Learning is something active and organic, always on. As a teacher, be aware that a light is always on in our students. We ignore this at our peril.

4. Learning = knowing.  

Learning is mistakenly equated with knowledge.  That we know something means we have learned it.  How mistaken we are!  Knowing is only the start of learning, the surface, and the appearance of learning. Knowledge is an empty vessel.

As teachers, we need to understand that a student learns something only when they understand and can apply it in a new situation. Our life teaches us what we have learned.  Now you may say to yourself that most teachers know this, it isn’t a myth.  And you’d be absolutely right – teachers do “know” this but have they learned this?

5.  Learning is a solitary act. 

At the end of the day, most teachers believe learning is done alone, in our own heads. It is the grey matter and how it flickers and sparks that counts. That is why we test individuals and put up big dividers between students in test areas.  We want to know what that student learned.

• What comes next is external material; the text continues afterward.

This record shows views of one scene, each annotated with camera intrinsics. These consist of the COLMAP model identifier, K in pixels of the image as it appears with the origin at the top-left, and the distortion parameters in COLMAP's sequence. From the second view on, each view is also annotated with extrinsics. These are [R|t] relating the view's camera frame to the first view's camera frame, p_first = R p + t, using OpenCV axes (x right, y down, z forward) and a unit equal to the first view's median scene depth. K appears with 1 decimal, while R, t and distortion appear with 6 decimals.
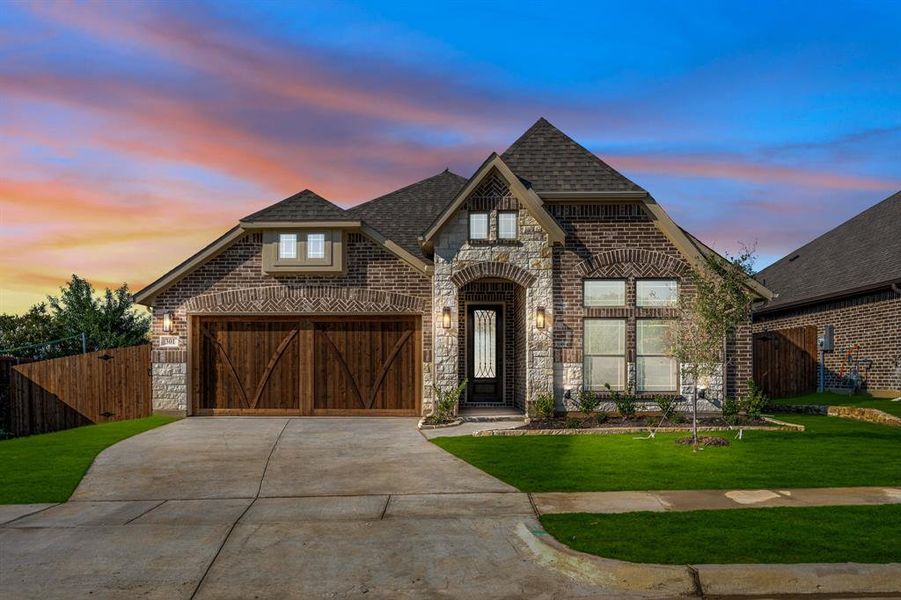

However, we err.  What a student knows and learns is always something that can’t be ripped from the social fabric.  Students learn because they make an investment in “the other”.  This could be an imaginary Harry Potter, their science project peers or a favorite teacher but learning is dependent on the existence of “the other”.  Students learn when they are interested in something someone else is doing – there is no getting around this.  Students also learn as a social unit and should be tested as such, despite our Cartesian and individualist cultural mindsets telling us not to.